Many in publishing balk at bringing XML “up the stack” to the production, editing, or even the authoring stage. And with good reason; XML isn’t really meant to be created or edited by hand (though a nice feature is that in a pinch it easily can be). There are two places to look for useful clues about how XML will actually fit into a publisher’s workflow: Web publishing and the “alpha geeks.”

He then goes on to examining both web publishing and alpha geek behavior in order to provide a lay of the future publishing land. See the post for more.

O’Reilly is also hosting a StartWithXML one-day forum in New York City on 1/13/09 at the McGraw-Hill Auditorium.

Mark Logic in EContent Magazine Dynamic Navigation Story

A rather overdue post to highlight that Mark Logic was featured a few months back in an EContent Magazine story entitled Reaping Information: Dynamic Navigation Helps Users (PDF).

Excerpts:

Delivering information in ways that make the most sense to users is a key characteristic of MarkLogic Server, an XML Server that allows users to store, manage, manipulate, and deliver information

Indeed, a key use-case for MarkLogic is as an information delivery platform. More:

Media company ALM uses MarkLogic Server for its enterprise content repository, which holds more than 2 decades worth of news and analysis for and about the legal market.

ALM was acquired by Incisive Media a while back but nevertheless remains a customer.

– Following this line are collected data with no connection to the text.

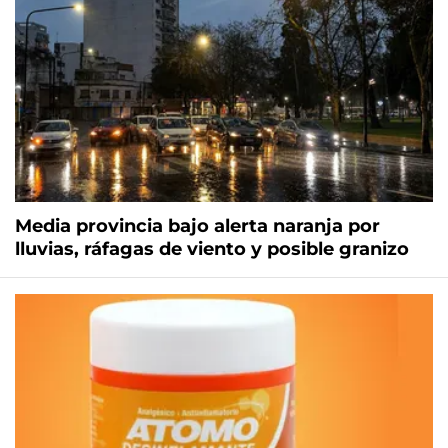
Media provincia bajo alerta naranja por
lluvias, ráfagas de viento y posible granizo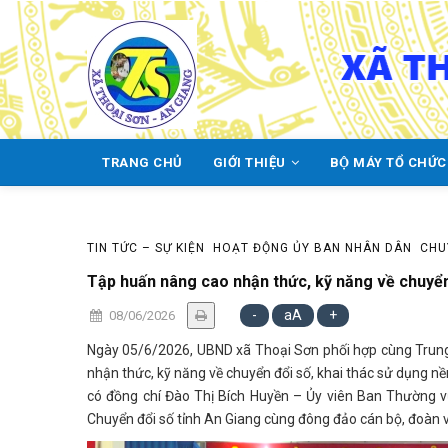
Skip
to
main
content
TRANG CHỦ
GIỚI THIỆU
BỘ MÁY TỔ CHỨ
MAIN
NAVIGATION
TIN TỨC – SỰ KIỆN
HOẠT ĐỘNG ỦY BAN NHÂN DÂN
CHUY
Tập huấn nâng cao nhận thức, kỹ năng về chuyển 
-
aA
+
08/06/2026
Ngày 05/6/2026, UBND xã Thoại Sơn phối hợp cùng Trung
nhận thức, kỹ năng về chuyển đổi số, khai thác sử dụng nề
có đồng chí Đào Thị Bích Huyền – Ủy viên Ban Thường v
Chuyển đổi số tỉnh An Giang cùng đông đảo cán bộ, đoàn v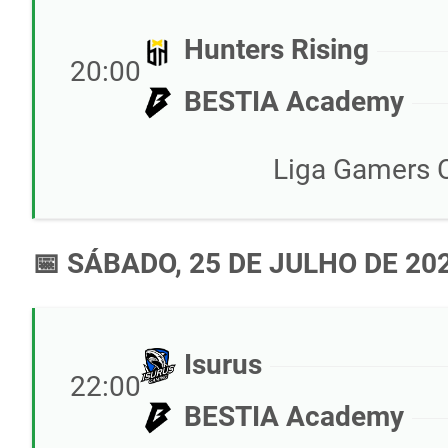
Hunters Rising
20:00
BESTIA Academy
Liga Gamers C
📅 SÁBADO, 25 DE JULHO DE 20
Isurus
22:00
BESTIA Academy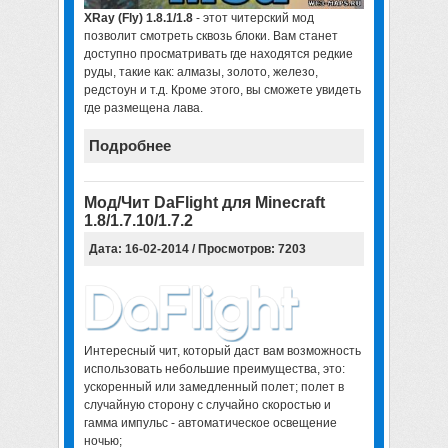
XRay (Fly) 1.8.1/1.8
- этот читерский мод
позволит смотреть сквозь блоки. Вам станет
доступно просматривать где находятся редкие
руды, такие как: алмазы, золото, железо,
редстоун и т.д. Кроме этого, вы сможете увидеть
где размещена лава.
Подробнее
Мод/Чит DaFlight для Minecraft
1.8/1.7.10/1.7.2
Дата: 16-02-2014 / Просмотров: 7203
Интересный чит, который даст вам возможность
использовать небольшие преимущества, это:
ускоренный или замедленный полет; полет в
случайную сторону с случайно скоростью и
гамма импульс - автоматическое освещение
ночью;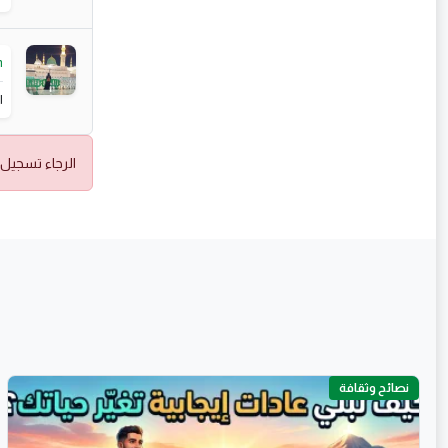
m
ا
الرجاء تسجيل 
نصائح وثقافة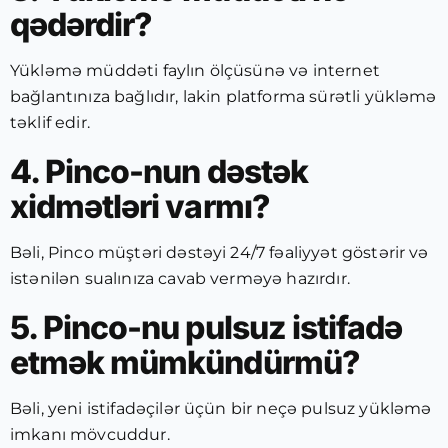
qədərdir?
Yükləmə müddəti faylın ölçüsünə və internet
bağlantınıza bağlıdır, lakin platforma sürətli yükləmə
təklif edir.
4. Pinco-nun dəstək
xidmətləri varmı?
Bəli, Pinco müştəri dəstəyi 24/7 fəaliyyət göstərir və
istənilən sualınıza cavab verməyə hazırdır.
5. Pinco-nu pulsuz istifadə
etmək mümkündürmü?
Bəli, yeni istifadəçilər üçün bir neçə pulsuz yükləmə
imkanı mövcuddur.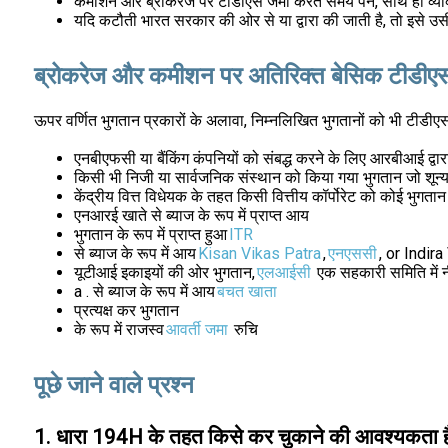
कमीशन और ब्रोकरेज पर टीडीएस जमा करते समय पैन, साथ ही व्यक्त
यदि कटौती भारत सरकार की ओर से या द्वारा की जाती है, तो इसे 
ब्रोकरेज और कमीशन पर अतिरिक्त बेसिक टीडीए
ऊपर वर्णित भुगतान प्रकारों के अलावा, निम्नलिखित भुगतानों को भी टीडीएस क
एनबीएफसी या बैंकिंग कंपनियों को संबद्ध करने के लिए आरबीआई द्वार
किसी भी निजी या सार्वजनिक संस्थान को किया गया भुगतान जो शून्
केंद्रीय वित्त विधेयक के तहत किसी वित्तीय कॉर्पोरेट को कोई भुगतान
एनआरई खाते से ब्याज के रूप में प्राप्त आय
भुगतान के रूप में प्राप्त हुआ
ITR
से ब्याज के रूप में आय
Kisan Vikas Patra
,
एनएससी
, or Indir
यूटीआई इकाइयों की ओर भुगतान,
एलआईसी
एक सहकारी समिति में न
a . से ब्याज के रूप में आय
बचत खाता
प्रत्यक्ष कर भुगतान
के रूप में राजस्व
आवर्ती जमा
रुचि
पूछे जाने वाले प्रश्न
1. धारा 194H के तहत किसे कर चुकाने की आवश्यकता ह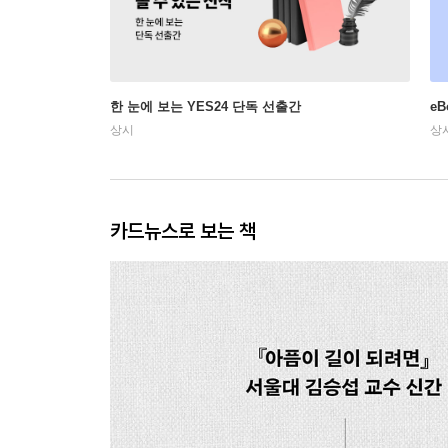
한 눈에 보는 YES24 단독 선출간
e
상시
상
카드뉴스로 보는 책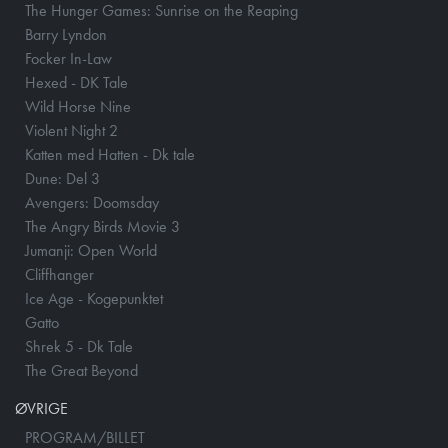
The Hunger Games: Sunrise on the Reaping
Barry Lyndon
Focker In-Law
Hexed - DK Tale
Wild Horse Nine
Violent Night 2
Katten med Hatten - Dk tale
Dune: Del 3
Avengers: Doomsday
The Angry Birds Movie 3
Jumanji: Open World
Cliffhanger
Ice Age - Kogepunktet
Gatto
Shrek 5 - Dk Tale
The Great Beyond
ØVRIGE
PROGRAM/BILLET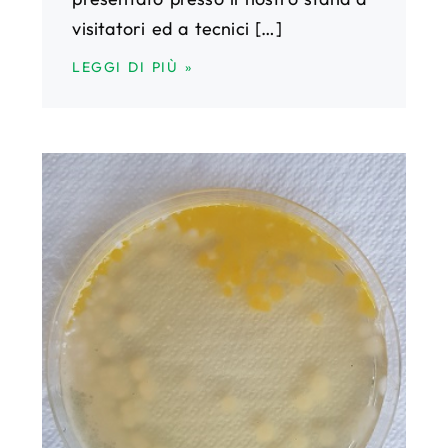
visitatori ed a tecnici […]
LEGGI DI PIÙ »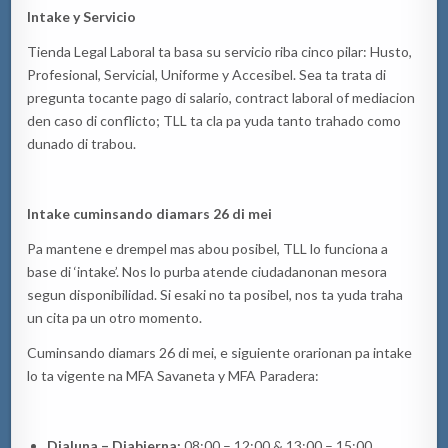
Intake y Servicio
Tienda Legal Laboral ta basa su servicio riba cinco pilar: Husto,
Profesional, Servicial, Uniforme y Accesibel. Sea ta trata di
pregunta tocante pago di salario, contract laboral of mediacion
den caso di conflicto; TLL ta cla pa yuda tanto trahado como
dunado di trabou.
Intake
cuminsando diamars 26 di mei
Pa mantene e drempel mas abou posibel, TLL lo funciona a
base di ‘intake’. Nos lo purba atende ciudadanonan mesora
segun disponibilidad. Si esaki no ta posibel, nos ta yuda traha
un cita pa un otro momento.
Cuminsando diamars 26 di mei, e siguiente orarionan pa intake
lo ta vigente na MFA Savaneta y MFA Paradera:
Dialuna – Diabierna:
08:00 – 12:00 & 13:00 – 15:00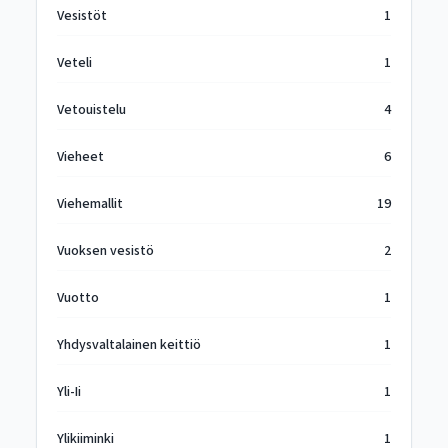
Vesistöt
1
Veteli
1
Vetouistelu
4
Vieheet
6
Viehemallit
19
Vuoksen vesistö
2
Vuotto
1
Yhdysvaltalainen keittiö
1
Yli-Ii
1
Ylikiiminki
1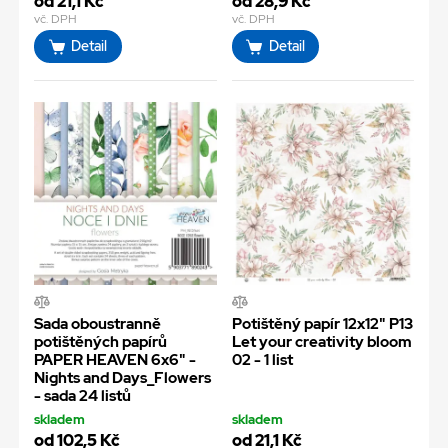
od 21,1 Kč
od 28,9 Kč
vč. DPH
vč. DPH
Detail
Detail
Sada oboustranně
Potištěný papír 12x12" P13
potištěných papírů
Let your creativity bloom
PAPER HEAVEN 6x6" -
02 - 1 list
Nights and Days_Flowers
- sada 24 listů
skladem
skladem
od 102,5 Kč
od 21,1 Kč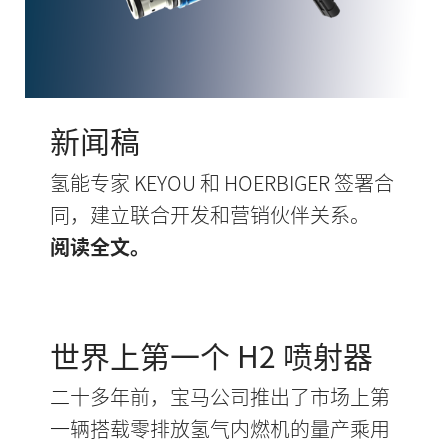
新闻稿
氢能专家 KEYOU 和 HOERBIGER 签署合
同，建立联合开发和营销伙伴关系。
阅读全文。
世界上第一个 H2 喷射器
二十多年前，宝马公司推出了市场上第
一辆搭载零排放氢气内燃机的量产乘用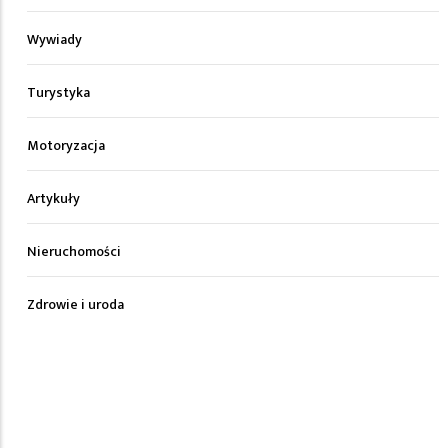
Wywiady
Turystyka
Motoryzacja
Artykuły
Nieruchomości
Zdrowie i uroda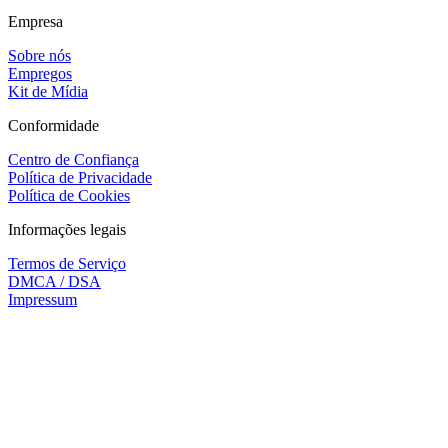
Empresa
Sobre nós
Empregos
Kit de Mídia
Conformidade
Centro de Confiança
Política de Privacidade
Política de Cookies
Informações legais
Termos de Serviço
DMCA / DSA
Impressum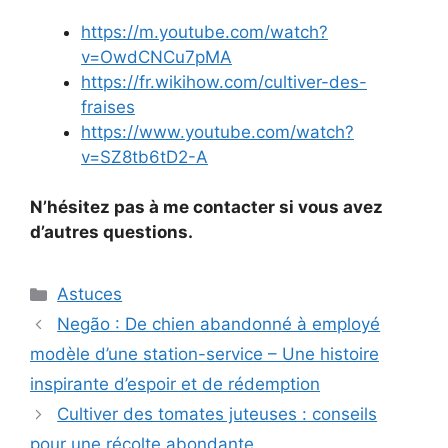
https://m.youtube.com/watch?
v=OwdCNCu7pMA
https://fr.wikihow.com/cultiver-des-
fraises
https://www.youtube.com/watch?
v=SZ8tb6tD2-A
N’hésitez pas à me contacter si vous avez
d’autres questions.
Categories
Astuces
Negão : De chien abandonné à employé
modèle d’une station-service – Une histoire
inspirante d’espoir et de rédemption
Cultiver des tomates juteuses : conseils
pour une récolte abondante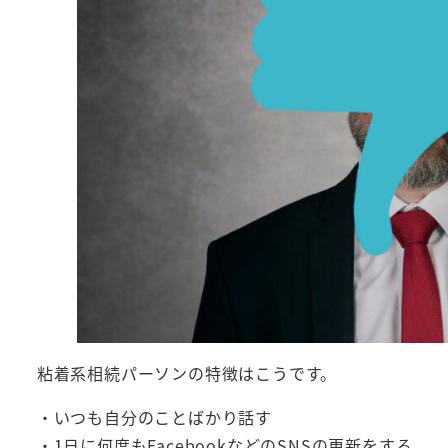
粘着系相続パーソンの特徴はこうです。
・いつも自分のことばかり話す
・1日に何度もFacebookなどのSNSの更新をする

More:

Oxford University Press has organized its reference works on African-Americans into a central repository it calls the African American Studies Center (AASC), which allows researchers the ability to search through images and articles, arranging them in chronological order.

AASC is not only a very cool MarkLogic-based application, but also — perhaps more importantly — it’s just one slice of Oxford’s content.

Once a publisher builds their content application platform, it is relatively easy to take different slices of their content to build new and different information products. For example, Oxford Islamic Studies Online (OISO) is built on the same platform as the AASC, and I’m sure the OISO’s marginal development cost was reduced because it could leverage the fixed costs invested the development of OUP’s (MarkLogic-based) publishing platform.